------ Data for this exercise ------
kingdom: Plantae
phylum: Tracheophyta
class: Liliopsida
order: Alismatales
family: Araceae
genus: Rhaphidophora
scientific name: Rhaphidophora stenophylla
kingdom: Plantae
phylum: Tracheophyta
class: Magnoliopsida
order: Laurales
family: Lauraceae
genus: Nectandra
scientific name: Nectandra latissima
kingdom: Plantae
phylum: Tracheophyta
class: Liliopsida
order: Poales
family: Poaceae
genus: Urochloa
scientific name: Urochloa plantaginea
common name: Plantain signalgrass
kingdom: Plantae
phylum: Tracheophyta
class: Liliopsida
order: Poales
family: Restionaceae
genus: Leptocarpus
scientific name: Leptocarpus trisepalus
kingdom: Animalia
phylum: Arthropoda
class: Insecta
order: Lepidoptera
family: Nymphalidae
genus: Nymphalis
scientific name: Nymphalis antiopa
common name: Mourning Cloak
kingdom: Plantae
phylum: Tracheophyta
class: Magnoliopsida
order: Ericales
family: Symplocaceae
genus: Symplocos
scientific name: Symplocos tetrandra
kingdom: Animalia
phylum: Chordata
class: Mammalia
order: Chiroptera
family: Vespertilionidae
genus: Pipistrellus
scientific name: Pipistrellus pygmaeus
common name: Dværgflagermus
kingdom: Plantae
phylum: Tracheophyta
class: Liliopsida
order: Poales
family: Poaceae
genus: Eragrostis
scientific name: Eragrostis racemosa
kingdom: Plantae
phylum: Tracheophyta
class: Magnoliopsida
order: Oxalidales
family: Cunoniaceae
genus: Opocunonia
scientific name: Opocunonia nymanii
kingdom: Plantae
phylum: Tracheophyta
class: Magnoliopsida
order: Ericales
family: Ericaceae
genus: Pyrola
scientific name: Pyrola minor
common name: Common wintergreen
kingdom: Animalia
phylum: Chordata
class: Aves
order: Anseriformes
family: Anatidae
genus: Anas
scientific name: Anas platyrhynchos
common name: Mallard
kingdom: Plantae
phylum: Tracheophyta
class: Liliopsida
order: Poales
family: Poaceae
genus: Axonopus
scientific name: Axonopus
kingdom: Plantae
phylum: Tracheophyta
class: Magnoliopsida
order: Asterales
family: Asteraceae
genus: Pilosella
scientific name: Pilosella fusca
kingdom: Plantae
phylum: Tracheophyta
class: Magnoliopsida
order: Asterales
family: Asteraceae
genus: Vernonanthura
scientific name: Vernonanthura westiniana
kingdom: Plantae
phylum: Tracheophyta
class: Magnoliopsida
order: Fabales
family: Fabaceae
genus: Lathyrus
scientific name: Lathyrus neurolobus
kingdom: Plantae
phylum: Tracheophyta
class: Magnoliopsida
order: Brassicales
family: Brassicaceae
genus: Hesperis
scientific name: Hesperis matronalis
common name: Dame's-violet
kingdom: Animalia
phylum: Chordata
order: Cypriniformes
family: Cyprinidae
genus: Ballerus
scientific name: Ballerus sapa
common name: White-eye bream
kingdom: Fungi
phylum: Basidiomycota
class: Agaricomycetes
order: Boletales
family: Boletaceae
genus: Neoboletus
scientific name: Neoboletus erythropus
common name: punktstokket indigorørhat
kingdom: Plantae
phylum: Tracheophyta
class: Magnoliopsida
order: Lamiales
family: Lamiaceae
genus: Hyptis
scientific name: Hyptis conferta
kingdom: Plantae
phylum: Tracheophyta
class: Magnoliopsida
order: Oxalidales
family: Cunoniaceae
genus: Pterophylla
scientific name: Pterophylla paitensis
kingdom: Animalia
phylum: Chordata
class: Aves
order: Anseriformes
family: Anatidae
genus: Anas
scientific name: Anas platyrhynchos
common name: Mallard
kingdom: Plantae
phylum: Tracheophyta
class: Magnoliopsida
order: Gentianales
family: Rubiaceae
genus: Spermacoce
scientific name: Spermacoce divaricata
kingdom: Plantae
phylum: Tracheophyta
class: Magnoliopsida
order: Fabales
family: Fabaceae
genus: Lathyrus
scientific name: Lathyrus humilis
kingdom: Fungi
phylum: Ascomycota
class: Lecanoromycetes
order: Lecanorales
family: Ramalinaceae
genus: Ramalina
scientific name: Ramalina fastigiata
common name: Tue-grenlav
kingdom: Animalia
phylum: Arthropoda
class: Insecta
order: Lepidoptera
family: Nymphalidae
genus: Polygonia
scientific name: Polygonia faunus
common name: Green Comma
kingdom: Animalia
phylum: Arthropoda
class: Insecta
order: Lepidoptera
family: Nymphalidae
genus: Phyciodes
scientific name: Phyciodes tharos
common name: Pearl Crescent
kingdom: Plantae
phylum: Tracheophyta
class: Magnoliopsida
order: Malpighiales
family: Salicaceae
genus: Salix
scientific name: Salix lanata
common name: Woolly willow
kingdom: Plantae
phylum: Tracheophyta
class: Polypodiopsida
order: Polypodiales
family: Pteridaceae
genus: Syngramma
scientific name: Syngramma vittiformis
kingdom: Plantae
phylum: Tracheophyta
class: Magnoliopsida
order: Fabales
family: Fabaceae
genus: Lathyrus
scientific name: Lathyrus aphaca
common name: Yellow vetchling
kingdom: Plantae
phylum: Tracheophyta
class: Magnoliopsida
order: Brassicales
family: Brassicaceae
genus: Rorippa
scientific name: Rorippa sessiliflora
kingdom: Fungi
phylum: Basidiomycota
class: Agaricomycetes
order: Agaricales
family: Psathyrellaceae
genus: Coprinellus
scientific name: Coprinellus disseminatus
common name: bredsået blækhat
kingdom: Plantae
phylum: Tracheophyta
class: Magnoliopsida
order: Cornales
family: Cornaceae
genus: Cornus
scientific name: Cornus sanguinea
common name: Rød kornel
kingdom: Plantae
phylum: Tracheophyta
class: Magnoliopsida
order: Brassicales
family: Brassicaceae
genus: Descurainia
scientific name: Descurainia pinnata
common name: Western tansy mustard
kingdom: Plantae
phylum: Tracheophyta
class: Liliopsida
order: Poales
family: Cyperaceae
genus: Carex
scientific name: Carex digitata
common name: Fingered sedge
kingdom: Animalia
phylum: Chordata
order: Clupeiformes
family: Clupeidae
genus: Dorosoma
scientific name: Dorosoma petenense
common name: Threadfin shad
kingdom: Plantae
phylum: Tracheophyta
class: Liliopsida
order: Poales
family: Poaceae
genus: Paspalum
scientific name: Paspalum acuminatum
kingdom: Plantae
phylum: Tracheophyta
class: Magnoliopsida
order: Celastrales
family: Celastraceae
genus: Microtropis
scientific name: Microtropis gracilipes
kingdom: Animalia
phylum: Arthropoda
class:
------
Task statement: Copy every line of the records above word for word.

Correct result:
kingdom: Plantae
phylum: Tracheophyta
class: Liliopsida
order: Alismatales
family: Araceae
genus: Rhaphidophora
scientific name: Rhaphidophora stenophylla
kingdom: Plantae
phylum: Tracheophyta
class: Magnoliopsida
order: Laurales
family: Lauraceae
genus: Nectandra
scientific name: Nectandra latissima
kingdom: Plantae
phylum: Tracheophyta
class: Liliopsida
order: Poales
family: Poaceae
genus: Urochloa
scientific name: Urochloa plantaginea
common name: Plantain signalgrass
kingdom: Plantae
phylum: Tracheophyta
class: Liliopsida
order: Poales
family: Restionaceae
genus: Leptocarpus
scientific name: Leptocarpus trisepalus
kingdom: Animalia
phylum: Arthropoda
class: Insecta
order: Lepidoptera
family: Nymphalidae
genus: Nymphalis
scientific name: Nymphalis antiopa
common name: Mourning Cloak
kingdom: Plantae
phylum: Tracheophyta
class: Magnoliopsida
order: Ericales
family: Symplocaceae
genus: Symplocos
scientific name: Symplocos tetrandra
kingdom: Animalia
phylum: Chordata
class: Mammalia
order: Chiroptera
family: Vespertilionidae
genus: Pipistrellus
scientific name: Pipistrellus pygmaeus
common name: Dværgflagermus
kingdom: Plantae
phylum: Tracheophyta
class: Liliopsida
order: Poales
family: Poaceae
genus: Eragrostis
scientific name: Eragrostis racemosa
kingdom: Plantae
phylum: Tracheophyta
class: Magnoliopsida
order: Oxalidales
family: Cunoniaceae
genus: Opocunonia
scientific name: Opocunonia nymanii
kingdom: Plantae
phylum: Tracheophyta
class: Magnoliopsida
order: Ericales
family: Ericaceae
genus: Pyrola
scientific name: Pyrola minor
common name: Common wintergreen
kingdom: Animalia
phylum: Chordata
class: Aves
order: Anseriformes
family: Anatidae
genus: Anas
scientific name: Anas platyrhynchos
common name: Mallard
kingdom: Plantae
phylum: Tracheophyta
class: Liliopsida
order: Poales
family: Poaceae
genus: Axonopus
scientific name: Axonopus
kingdom: Plantae
phylum: Tracheophyta
class: Magnoliopsida
order: Asterales
family: Asteraceae
genus: Pilosella
scientific name: Pilosella fusca
kingdom: Plantae
phylum: Tracheophyta
class: Magnoliopsida
order: Asterales
family: Asteraceae
genus: Vernonanthura
scientific name: Vernonanthura westiniana
kingdom: Plantae
phylum: Tracheophyta
class: Magnoliopsida
order: Fabales
family: Fabaceae
genus: Lathyrus
scientific name: Lathyrus neurolobus
kingdom: Plantae
phylum: Tracheophyta
class: Magnoliopsida
order: Brassicales
family: Brassicaceae
genus: Hesperis
scientific name: Hesperis matronalis
common name: Dame's-violet
kingdom: Animalia
phylum: Chordata
order: Cypriniformes
family: Cyprinidae
genus: Ballerus
scientific name: Ballerus sapa
common name: White-eye bream
kingdom: Fungi
phylum: Basidiomycota
class: Agaricomycetes
order: Boletales
family: Boletaceae
genus: Neoboletus
scientific name: Neoboletus erythropus
common name: punktstokket indigorørhat
kingdom: Plantae
phylum: Tracheophyta
class: Magnoliopsida
order: Lamiales
family: Lamiaceae
genus: Hyptis
scientific name: Hyptis conferta
kingdom: Plantae
phylum: Tracheophyta
class: Magnoliopsida
order: Oxalidales
family: Cunoniaceae
genus: Pterophylla
scientific name: Pterophylla paitensis
kingdom: Animalia
phylum: Chordata
class: Aves
order: Anseriformes
family: Anatidae
genus: Anas
scientific name: Anas platyrhynchos
common name: Mallard
kingdom: Plantae
phylum: Tracheophyta
class: Magnoliopsida
order: Gentianales
family: Rubiaceae
genus: Spermacoce
scientific name: Spermacoce divaricata
kingdom: Plantae
phylum: Tracheophyta
class: Magnoliopsida
order: Fabales
family: Fabaceae
genus: Lathyrus
scientific name: Lathyrus humilis
kingdom: Fungi
phylum: Ascomycota
class: Lecanoromycetes
order: Lecanorales
family: Ramalinaceae
genus: Ramalina
scientific name: Ramalina fastigiata
common name: Tue-grenlav
kingdom: Animalia
phylum: Arthropoda
class: Insecta
order: Lepidoptera
family: Nymphalidae
genus: Polygonia
scientific name: Polygonia faunus
common name: Green Comma
kingdom: Animalia
phylum: Arthropoda
class: Insecta
order: Lepidoptera
family: Nymphalidae
genus: Phyciodes
scientific name: Phyciodes tharos
common name: Pearl Crescent
kingdom: Plantae
phylum: Tracheophyta
class: Magnoliopsida
order: Malpighiales
family: Salicaceae
genus: Salix
scientific name: Salix lanata
common name: Woolly willow
kingdom: Plantae
phylum: Tracheophyta
class: Polypodiopsida
order: Polypodiales
family: Pteridaceae
genus: Syngramma
scientific name: Syngramma vittiformis
kingdom: Plantae
phylum: Tracheophyta
class: Magnoliopsida
order: Fabales
family: Fabaceae
genus: Lathyrus
scientific name: Lathyrus aphaca
common name: Yellow vetchling
kingdom: Plantae
phylum: Tracheophyta
class: Magnoliopsida
order: Brassicales
family: Brassicaceae
genus: Rorippa
scientific name: Rorippa sessiliflora
kingdom: Fungi
phylum: Basidiomycota
class: Agaricomycetes
order: Agaricales
family: Psathyrellaceae
genus: Coprinellus
scientific name: Coprinellus disseminatus
common name: bredsået blækhat
kingdom: Plantae
phylum: Tracheophyta
class: Magnoliopsida
order: Cornales
family: Cornaceae
genus: Cornus
scientific name: Cornus sanguinea
common name: Rød kornel
kingdom: Plantae
phylum: Tracheophyta
class: Magnoliopsida
order: Brassicales
family: Brassicaceae
genus: Descurainia
scientific name: Descurainia pinnata
common name: Western tansy mustard
kingdom: Plantae
phylum: Tracheophyta
class: Liliopsida
order: Poales
family: Cyperaceae
genus: Carex
scientific name: Carex digitata
common name: Fingered sedge
kingdom: Animalia
phylum: Chordata
order: Clupeiformes
family: Clupeidae
genus: Dorosoma
scientific name: Dorosoma petenense
common name: Threadfin shad
kingdom: Plantae
phylum: Tracheophyta
class: Liliopsida
order: Poales
family: Poaceae
genus: Paspalum
scientific name: Paspalum acuminatum
kingdom: Plantae
phylum: Tracheophyta
class: Magnoliopsida
order: Celastrales
family: Celastraceae
genus: Microtropis
scientific name: Microtropis gracilipes
kingdom: Animalia
phylum: Arthropoda
class:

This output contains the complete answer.